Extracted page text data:
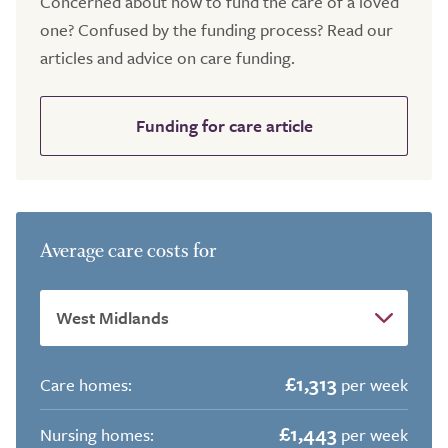
Concerned about how to fund the care of a loved
one? Confused by the funding process? Read our
articles and advice on care funding.
Funding for care article
Average care costs for
£1,313
Care homes:
per week
£1,443
Nursing homes:
per week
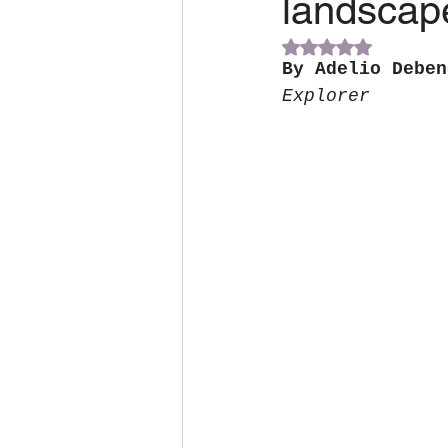
landscap
Rated NaN out of 5 s
By Adelio Deben
Explorer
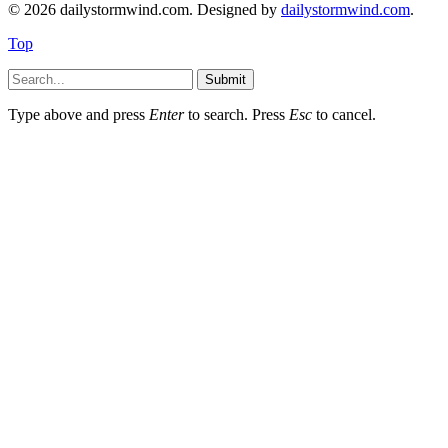
© 2026 dailystormwind.com. Designed by
dailystormwind.com
.
Top
Submit
Type above and press
Enter
to search. Press
Esc
to cancel.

> TASK GOAL
Each entry should come back exactly as written, with its pictures omitted.

> TASK SOLUTION
Concerned about how to fund the care of a loved
one? Confused by the funding process? Read our
articles and advice on care funding.
Funding for care article
Average care costs for
£1,313
Care homes:
per week
£1,443
Nursing homes:
per week
landscap
Rated NaN out of 5 s
By Adelio Deben
Explorer
© 2026 dailystormwind.com. Designed by
dailystormwind.com
.
Top
Submit
Type above and press
Enter
to search. Press
Esc
to cancel.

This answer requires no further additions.